Der Antrag auf Projektförderung ist einschließlich aller dazugehörigen Anlagen bis 30. November 2017 bei der Bewilligungsbehörde einzureichen:

Landesverwaltungsamt, Referat 302, Ernst-Kamieth-Str. 2, 06112 Halle (Saale).

Für die Projekte der bedarfsorientierten Schulsozialarbeit sind - zusätzlich zum postalischen Versand aller Antragsunterlagen - die ausgefüllten Anlagen II.2 (Situationsanalyse) und II.3 (Kooperationsvereinbarung) sowie die 8-seitige Konzeptvorlage digital einzureichen. Hierfür steht die E-Mail-Adresse Referat302@lvwa.sachsen-anhalt.de zur Verfügung. Alternativ können die genannten Unterlagen auf einem USB-Stick mitgeschickt werden.

3. Welche Anforderungen werden an die Konzepte gestellt?

Die Anforderungen für die Konzepte der bedarfsorientierten Schulsozialarbeit sind in der Ausfüllhilfe dargestellt.

Für das Konzept der Regionalen Netzwerkstellen gilt es, folgende Schwerpunkte zu berücksichtigen:

I. Regionaltypische Entwicklungen und Herausforderungen lt. Konzept
II. Trägerprofil(e) und Erfahrungen des/r Antragssteller(s)
III. Schwerpunktthemen und Projektzielstellungen für kommende Förderperiode und darüber hinaus
IV. Maßnahmen und Partner zur Zielerreichung sowie Zeitplanung
V. Institutionelle Anbindung und Struktur
VI. Qualitätssicherung, Evaluation und Nachhaltigkeit

Daneben muss das Konzept das lt. Richtlinie vorgegebene Aufgabenprofil abdecken.
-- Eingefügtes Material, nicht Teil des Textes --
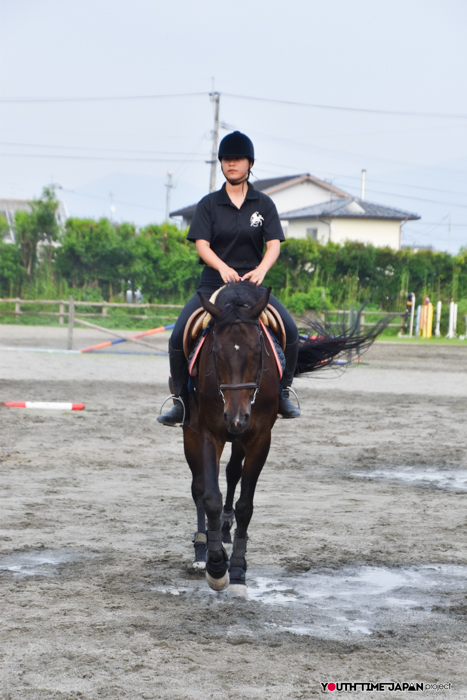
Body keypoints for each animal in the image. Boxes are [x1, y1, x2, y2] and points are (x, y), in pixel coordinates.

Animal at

4. Ich habe Fragen zur Antragstellung, an wen kann ich mich wenden?

Bei formellen Fragen zu den Anträgen können sich die Antragsteller an das Landesverwaltungsamt wenden,

• bei Projekten für die bedarfsorientierte Schulsozialarbeit an Frau Schulz (Tel: 03406506 319, E-Mail: Rita.Schulzlvwa.sachsen-anhaltde) und 
• bei Anträgen für Netzwerkstellen bzw. für die Unterstützung, Beratung und Begleitung der Projektträger an Herrn Gänsewig (Tel.: 03406506 525, E-Mail: Eckhard.Gaensewiglvwa.sachsen-anhaltde).
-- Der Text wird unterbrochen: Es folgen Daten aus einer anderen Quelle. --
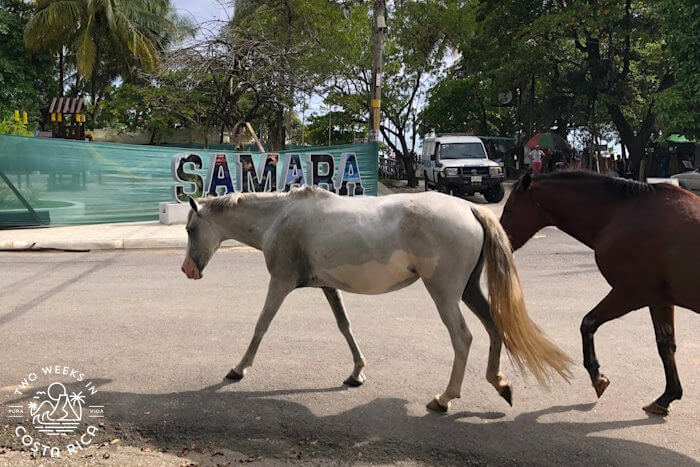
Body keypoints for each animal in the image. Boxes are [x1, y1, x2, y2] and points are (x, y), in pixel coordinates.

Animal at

Bei fachlichen Fragen zu den Konzepten für die Schulsozialarbeit sowie für die Netzwerkstellen steht die Landesweite Koordinierungsstelle der DKJS, hier insbesondere Herr Michael Stage (Tel: 0391-56287719, E-Mail: michael.stagedkjsde) zur Verfügung. Die Koordinierungsstelle bietet in Kooperation und nach Absprache mit den Netzwerkstellen im September bzw. Oktober 2017 regionale Konzeptberatungen an.

5. Wie sieht das Bewilligungsverfahren aus?
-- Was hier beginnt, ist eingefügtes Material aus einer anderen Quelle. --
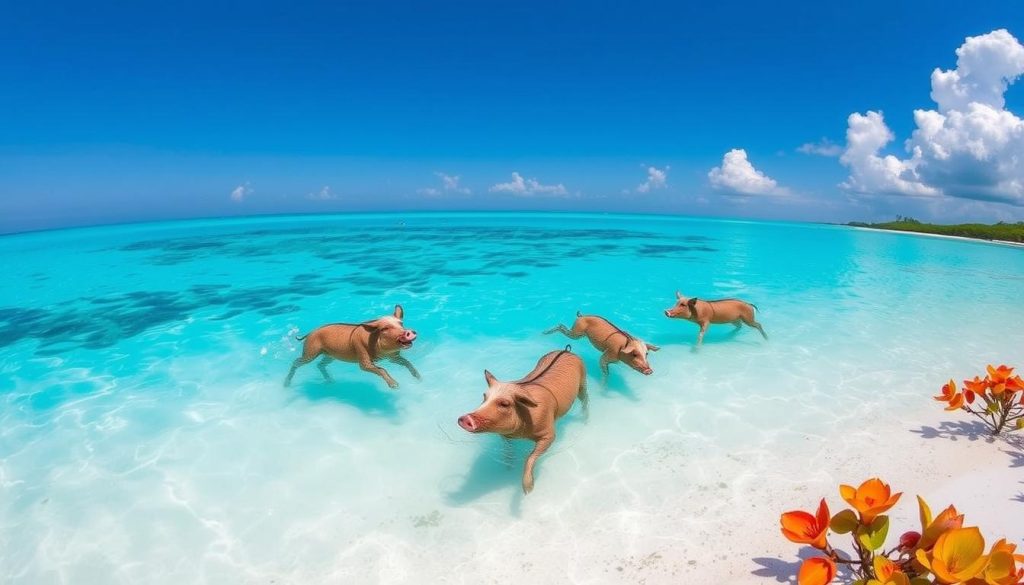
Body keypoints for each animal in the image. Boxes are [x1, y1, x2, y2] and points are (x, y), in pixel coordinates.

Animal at [283, 305, 419, 388]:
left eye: (401, 324)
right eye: (385, 328)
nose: (409, 331)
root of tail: (310, 332)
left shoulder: (393, 357)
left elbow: (406, 362)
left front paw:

Entscheidungsgrundlage ist die Richtlinie über die Gewährung von Zuwendungen für das ESF-Programm Schulerfolg sichern. Sie stellt den Rahmen für das Antragskonzept, das für die fachliche Bewertung ausschlaggebend ist. Die Bewilligungsbehörde ist das Landesverwaltungsamt, die die Anträge auf Grundlage des Votums einer Jury bescheidet. Diese besteht aus je einem Vertreter des Ministeriums für Bildung des Landes Sachsen-Anhalt, des Ministeriums für Arbeit, Soziales und Integration, des Landesschulamtes, des Landesverwaltungsamtes, der Landesweiten Koordinierungsstelle und der Wissenschaft.

Kriterien bei der Antragsprüfung sind die fachliche / inhaltliche Qualität des Konzepts (dazu bietet die Ausfüllhilfe Orientierung). Weiterhin spielt die regionale Schwerpunktsetzung in den Landkreisen und kreisfreien Städten eine wichtige Rolle: hierzu werden die Prioritätenlisten der Gebietskörperschaften berücksichtigt. Die Schülerzahl im jeweiligen Landkreis (im Verhältnis zur Gesamtschülerzahl im Land) dient als Grundlage für die Anzahl der zu fördernden Projekte in der jeweiligen Region.

6. Wie ist der Zeitrahmen der Antragstellung?

Das Schulverwaltungsblatt mit der Veröffentlichung der Ausschreibung erscheint voraussichtlich in der KW 38.

Der 30. November 2017 wurde als Antragsfrist gesetzt, um die Bewilligung der förderfähigen Anträge bis Ende April gewährleisten zu können. Diese Frist ist unbedingt einzuhalten.